If Rodgers is to stay, next season is going to be defined by goals of strikers and incapacity of defenders or the manager getting right the balance between attack and defence?. In a season where poor signings, misfiring strikers and injured strikers took goals out of the team, he could not save himself and his team by making them defensively solid. The three at the back helped to some extent but when it lost it efficacy, the team’s woeful defending returned. The club intends resolving the striker situation and hopefully after his surgery Sturridge stays more on the pitch. These would hopefully bring in more goals.

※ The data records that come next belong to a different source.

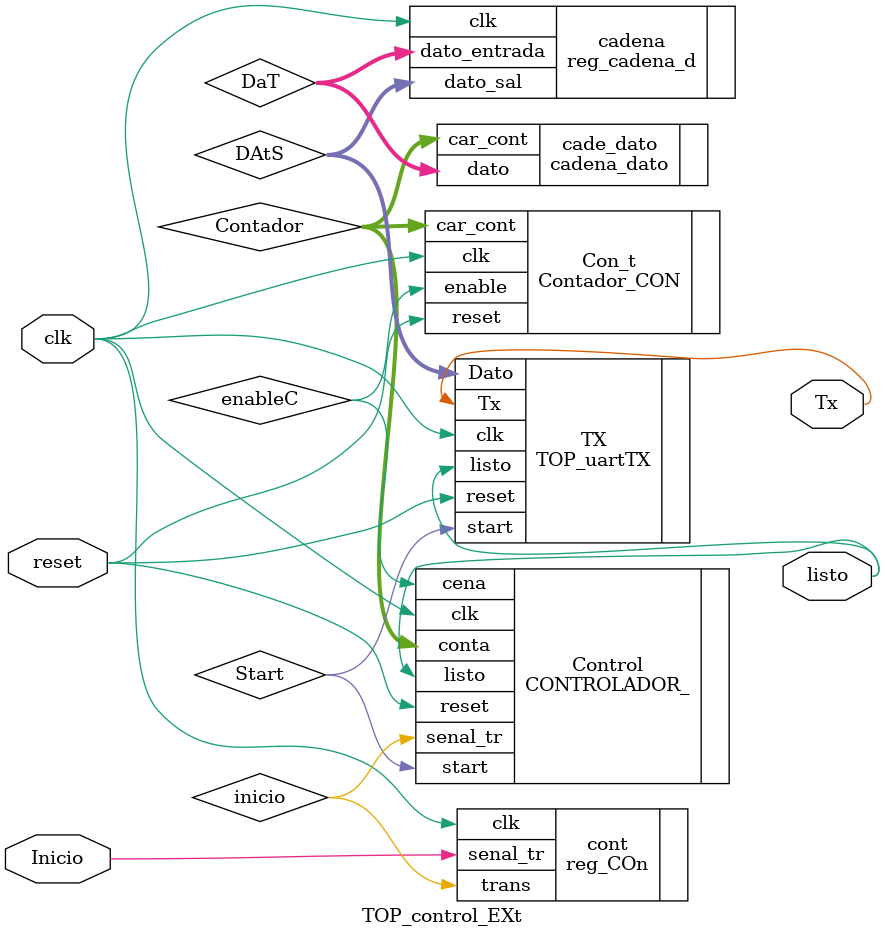
<source format=v>
`timescale 1ns / 1ps


module TOP_control_EXt(
    input wire Inicio,
    input wire clk,
    input wire reset,
    output wire Tx,
    output wire listo
 );
 
 // 
 wire [5:0]Contador;
 wire enableC;
 wire [31:0]DaT;
 wire [31:0]DAtS;
 wire Start;
 wire inicio;
 //
 CONTROLADOR_ Control(
     .senal_tr(inicio),
     .clk(clk),
     .reset(reset),
     .start(Start),
     .listo(listo),
     .conta(Contador),
     .cena(enableC)
     );
 // 
 Contador_CON Con_t(
       .clk(clk),// reloj de entrada del divisor
       .reset(reset),
       .enable(enableC),
       .car_cont(Contador)
    );
//
cadena_dato cade_dato(
     .car_cont(Contador),
     .dato(DaT)
    );
//
reg_COn cont(
    .clk(clk),
    .senal_tr(Inicio),
    .trans(inicio)
    );
// 
reg_cadena_d cadena(
    .clk(clk),
    .dato_entrada(DaT),
    .dato_sal(DAtS)
    );
    
//
TOP_uartTX TX(
    .clk(clk),
    .reset(reset),
    .Dato(DAtS),
    .Tx(Tx),
    .start(Start),
    .listo(listo)
    );
endmodule

</source>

But if Rodgers’ past three seasons are anything to go by, the improved goal scoring will only paper over woeful defending. He has arrogantly scoffed the idea of the club getting a defensive coach. But the facts remain Liverpool’s defending under him is poor and in a season where a solid defence could have bailed him out, he still exhibited a limited capacity in setting up his team defensively. Even the “mitigating factors” cannot hide this.